Hélène s’assit, commença une reprise à un manteau qu’autrefois elle n’eût pas daigné porter deux hivers de suite. En bas, Adèle savonnait une lessive ; on entendait Charles, dans la cuisine, jacasser auprès de Mme Couaneau qui faisait cuire le dîner. Jusqu’alors Hélène ne s’était point résignée à gâter ses mains en lavant du linge ou en épluchant des légumes. Pourrait-elle garder longtemps, du matin au soir, une femme de ménage onéreuse et lui abandonner l’anse du panier ?
De ce problème, plus incommode à résoudre que celui de Paulette, elle s’évadait, tout en cousant, par une absence nostalgique. Elle se croyait encore dans son manoir et retrouvait contre ses yeux la lande où vibrait le vent des solitudes marines, la lande pleine de romarin et de bruyère. Elle choyait en son rêve, mieux que si elle y était corporellement, le vert mordoré des falaises, les ombres moussues au creux des pentes, la couleur saphiréenne des eaux, les voiles d’un rose de feu qui passaient au large du goulet, dans le soleil, l’allée de chênes conduisant à la maison, le salon austère et somptueux, et, au delà des bois, l’étroite chapelle de Sainte-Anne, toute brûlante de cierges sous la fraîcheur des ormes…

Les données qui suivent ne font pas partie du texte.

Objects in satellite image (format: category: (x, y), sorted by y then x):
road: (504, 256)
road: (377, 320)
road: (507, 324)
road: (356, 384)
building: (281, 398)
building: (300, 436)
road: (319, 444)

Un grossier vacarme rompit son illusion. Devant sa fenêtre, le long du trottoir de Me Lendormy, un tombereau lourd de charbon s’ébranlait pour monter vers le carrefour. L’attelage ne parvenait pas à démarrer ; le charretier hurlait, cinglant aux jarrets son cheval de devant, un bidet gris efflanqué, puis le gros percheron qui tirait entre les brancards. Les deux animaux se tendaient, partaient d’un seul élan, arrachant du pavé des étincelles ; mais, brusquement arrêtés par leur charge, ils fléchissaient sur leurs genoux, reculaient et s’immobilisaient. Le charretier, vociférant, les frappait à la figure du manche de son fouet ; les cinglons aux jambes étaient si furieux qu’on voyait celles du bidet trembler. Un rassemblement se forma ; aucun des spectateurs n’offrait son aide ni n’intervenait ; seul, un petit homme grisonnant, coiffé d’un feutre verdâtre, les épaules voûtées sous un vieux pardessus, aborda le charretier, lui suggéra de faire tourner ses chevaux et de redescendre la rue jusqu’à un endroit moins raide d’où ils remonteraient plus à leur aise. Le brutal haussa les épaules et s’entêta ; enfin, à bout d’efforts, il obéit au conseil du judicieux passant.
Hélène, tandis qu’elle suivait, malgré elle, cet épisode vulgaire, se disait que la foule attirée en face du magasin y retiendrait peut-être quelques acheteurs. Bernard n’avait songé qu’à plaindre les chevaux. Il aperçut le petit homme coiffé du feutre verdâtre s’approcher de la vitrine, coller son nez camus vis-à-vis de la Résurrection, et demeurer là, plusieurs minutes, comme ébloui d’une extase, montrant un de ces visages barbus avec des lèvres trop grosses, mais épurés par une simplesse divine, qu’on rencontre sculptés sur les polyptyques des cathédrales. Des larmes semblaient humecter la rondeur de ses yeux bleus. Cependant, il fit trois pas vers la porte et entra :
— Monsieur, dit-il à Bernard, d’une intonation mystérieuse, en agitant dans sa main son feutre aux bords fripés, vous avez là une eau-forte étonnante. Je voudrais bien la voir de près…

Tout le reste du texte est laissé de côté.